Rudy Giuliani Distorts Ron Paul’s Comments On Iraq

I’m not necessarily a supporter of Ron Paul’s views on foreign policy, and I didn’t watch last night’s debate, but I think it’s clear that Rudy Giuliani distorted Ron Paul’s comments about Iraq during last night’s debate:

On Iraq, Rep. Ron Paul of Texas, the Libertarian candidate for president in 1988, stood alone in railing against the decision to go to war, comparing it to a quagmire he said engulfed U.S. troops in Vietnam a generation ago. “We don’t go to war like we did in Vietnam and Korea, because the wars never end,” he said.

When Paul later suggested that terrorists attacked on Sept. 11, 2001, because of what he described as America’s 10-year campaign of bombing in Iraq, an angry Giuliani demanded that he retract the statement.

“I don’t think I’ve ever heard that before, and I’ve heard some pretty absurd explanations for September 11,” Giuliani said.

As Jesse Walker points out, Giuliani’s comment that he’d never heard the blowback argument before is either an indication that he knows little about foreign policy, or that he just doesn’t pay attention to it.

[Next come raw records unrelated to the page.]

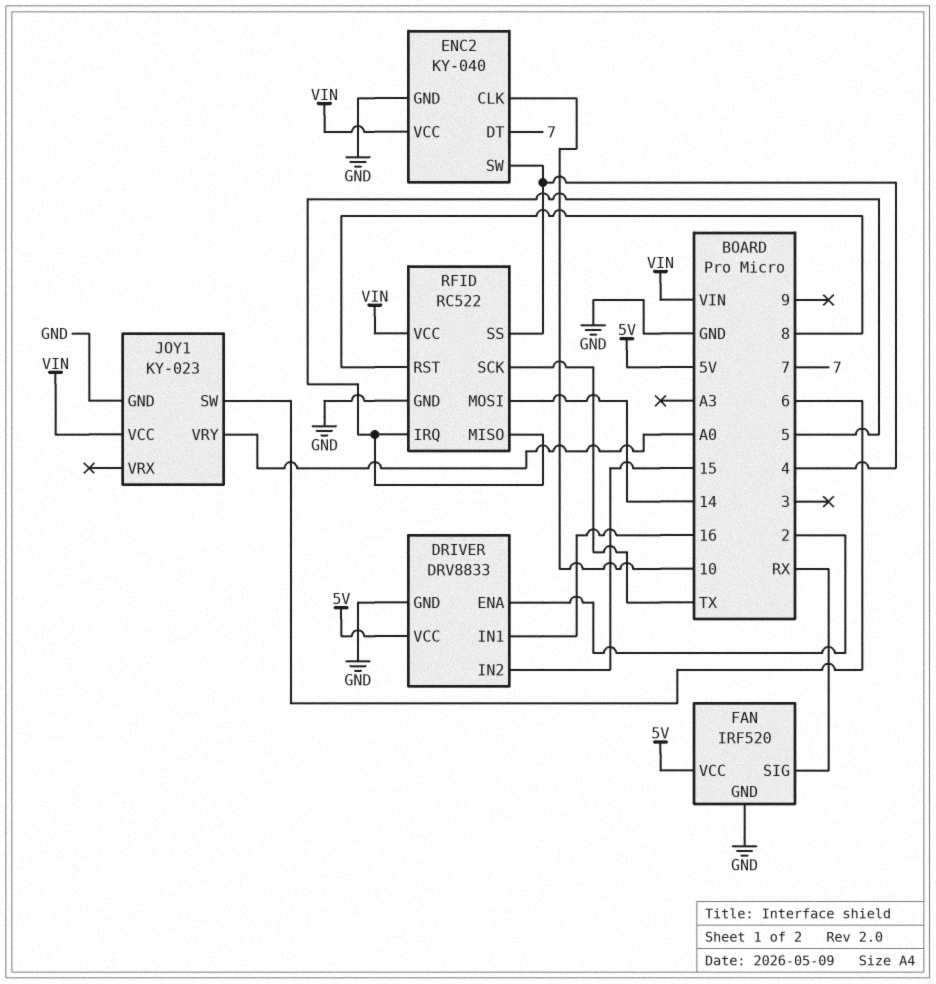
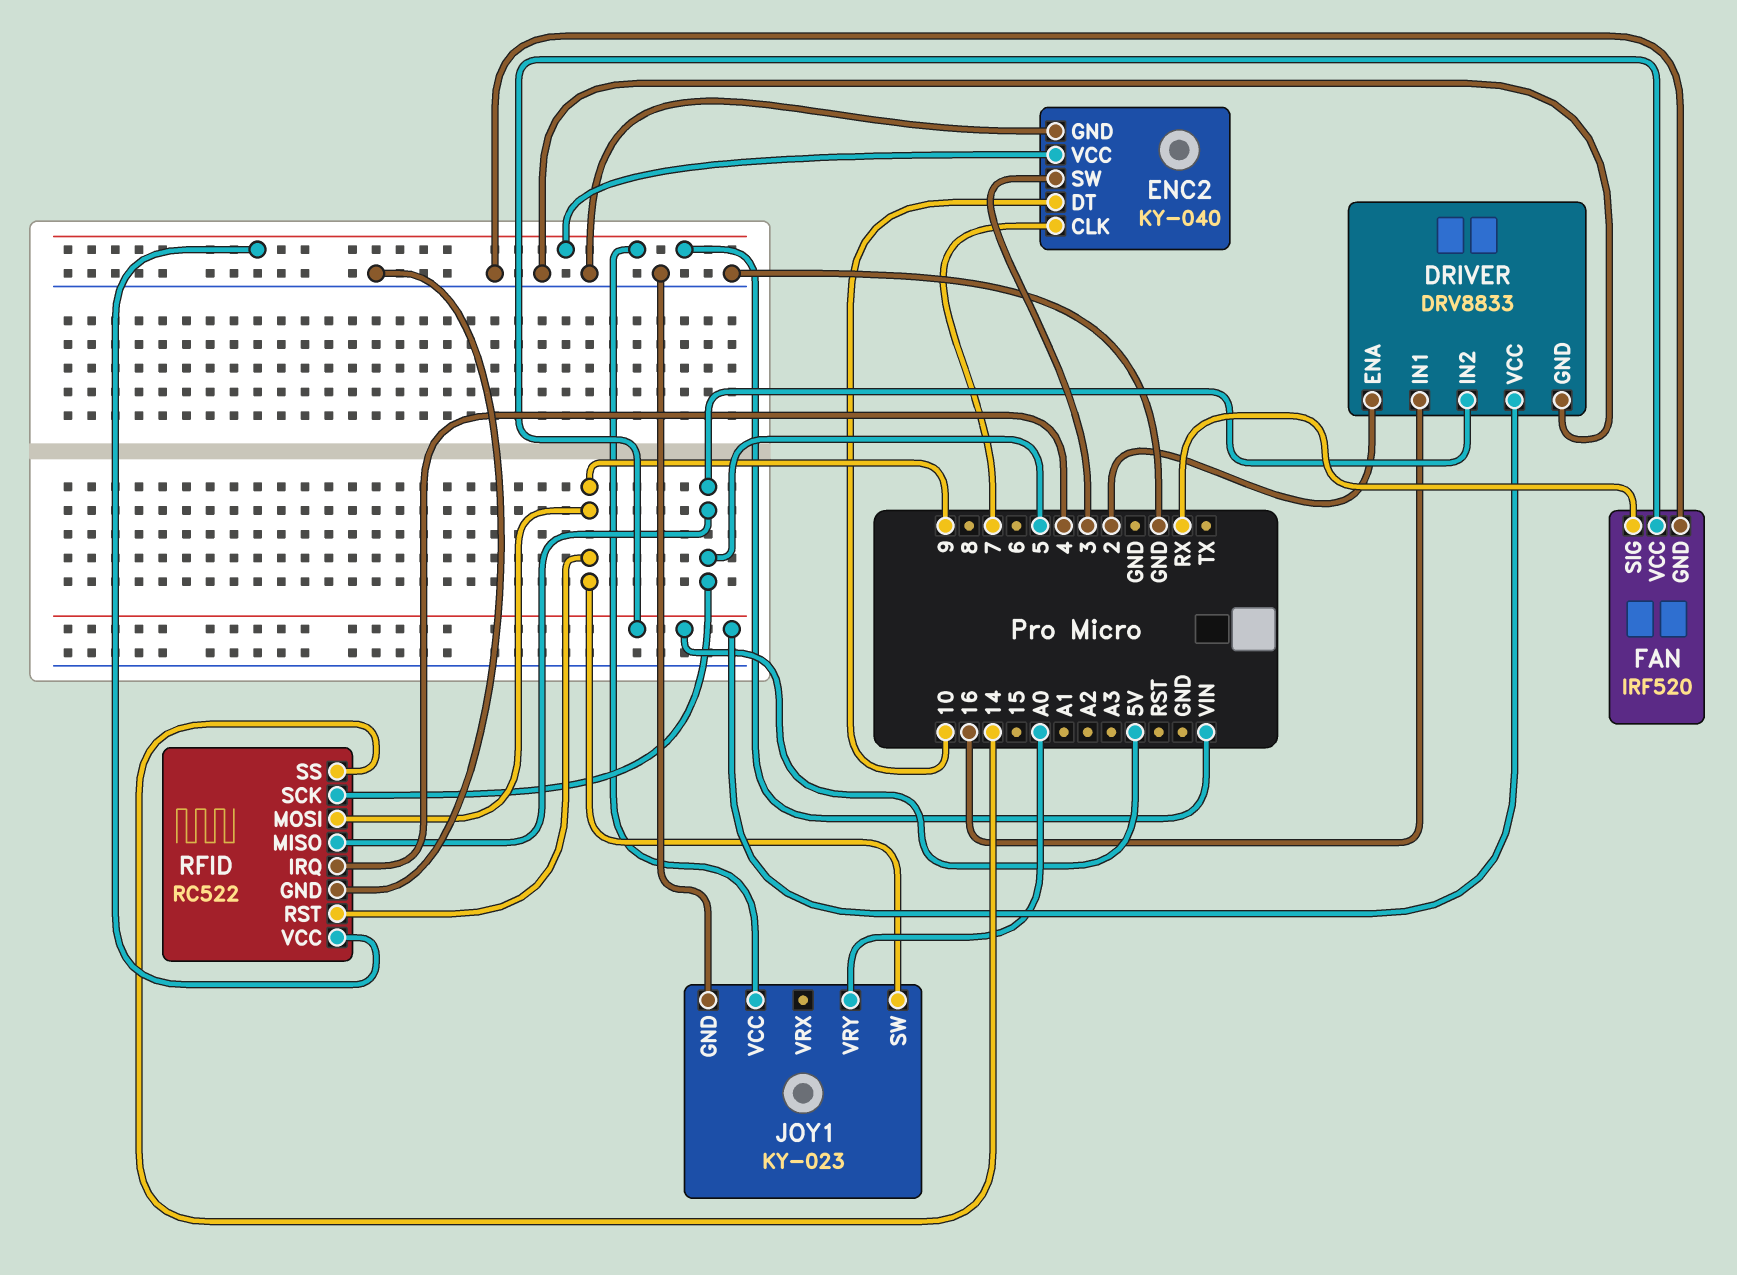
DRIVER pin IN2: 15 -> 5
ENC2 pin CLK: 10 -> 7
ENC2 pin DT: 7 -> 10
ENC2 pin SW: 4 -> 3
JOY1 pin SW: 6 -> 9
RFID pin IRQ: 5 -> 4
RFID pin MOSI: 14 -> 9
RFID pin RST: 8 -> 9
RFID pin SCK: TX -> 5
RFID pin SS: 4 -> 14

In either case, whether you agree with it or not, the fact remains that the presence of American troops in the Middle East, and specifically in the Kingdom of Saudi Arabia was cited by Osama bin Laden as one of the grievances against the United States. And it’s also true that America’s history of intervention in the Middle East — whether in Iran, Lebanon, Iraq, or the Israeli-Palestinian conflict — has, more often than not, been fraught with mis-steps that have led to the loss of American lives.

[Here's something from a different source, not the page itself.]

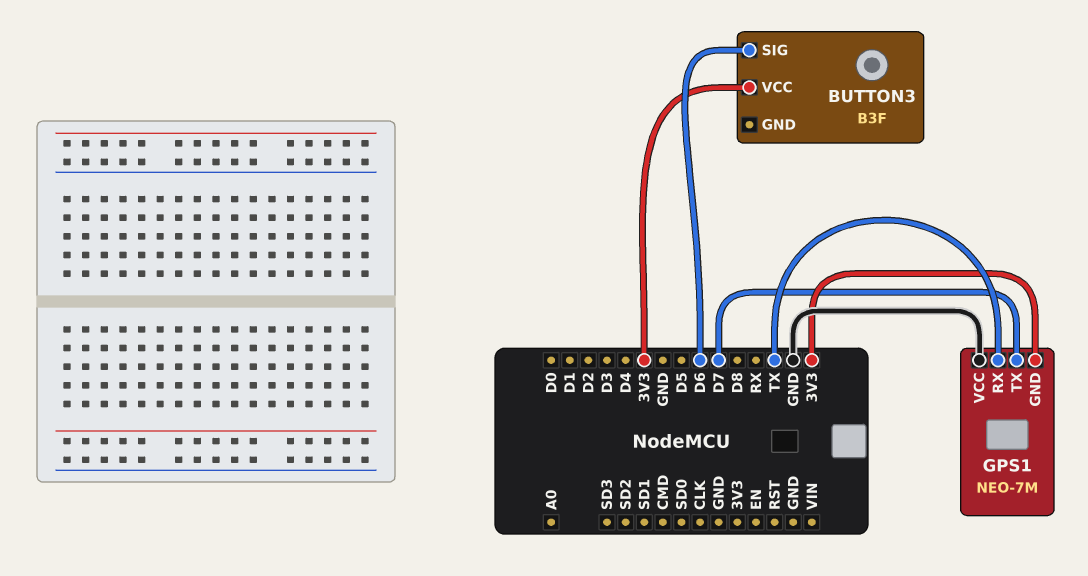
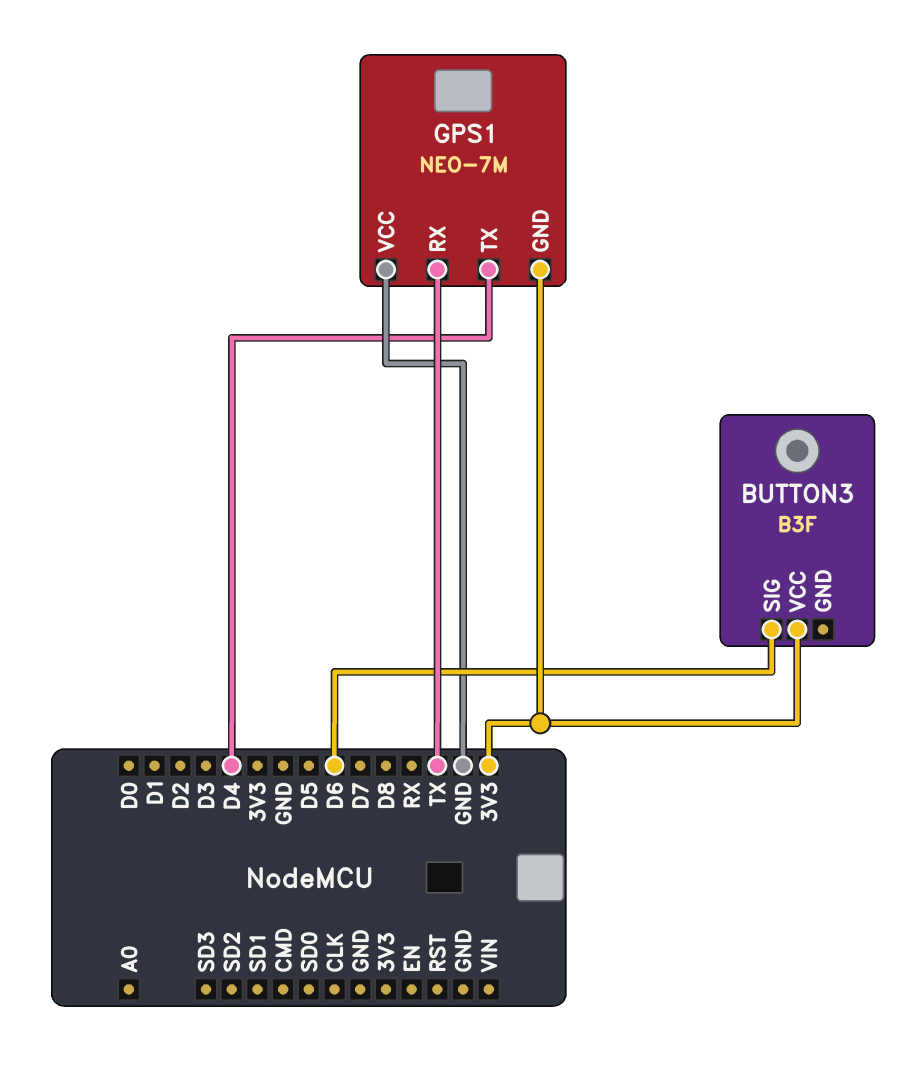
GPS1 pin TX: D7 -> D4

Did Paul really say that American foreign policy was to blame for 9/11 ? Personally, I don’t think so. What he said was that American foreign policy was a contributing factor to the formation of the forces that now seek to destroy us.

And Andrew Sullivan contends that Giuliani openly lied about what Paul said:

Giuliani, interestingly, openly lied about Ron Paul’s position on 9/11. Paul specifically did not make a statement, as Giuliani immediately claimed, that the U.S. invited 9/11. I rewound to double-check. It was the Fox questioner who ratcheted up the stakes on that question, not Paul. Paul demurred on a specific answer and switched the question to the general issue of blowback. As to who’s right, the answer is both. Bin Laden – still at large and operating within the territory of Pakistan, an alleged ally which Cheney recently visited – both justified the 9/11 attack on those grounds but has a theology that doesn’t require such a casus belli. But now he doesn’t even need the theology. We have, alas, made more terrorists by our bungling in Iraq than Bin Laden could have dreamed of just six years ago.

That, I think, is the point that Congressman Paul, somewhat inarticulately, was making last night. American intervention and adventure-ism in the Middle East, which has been marked mostly by a history of bungling and backing the wrong guy 9 times out of 10, has helped guys like bin Laden recruit from among the Arab masses.

Would al Qaeda still exist if we had acted differently ? Probably. bin Laden his ilk don’t need a justification for their murderous philosophy. But, because we’ve handed them one on a silver platter (and also because we’ve backed and propped up governments that have paid little respect to individual rights), it’s made it much easier for them to recruit followers from the Arab street.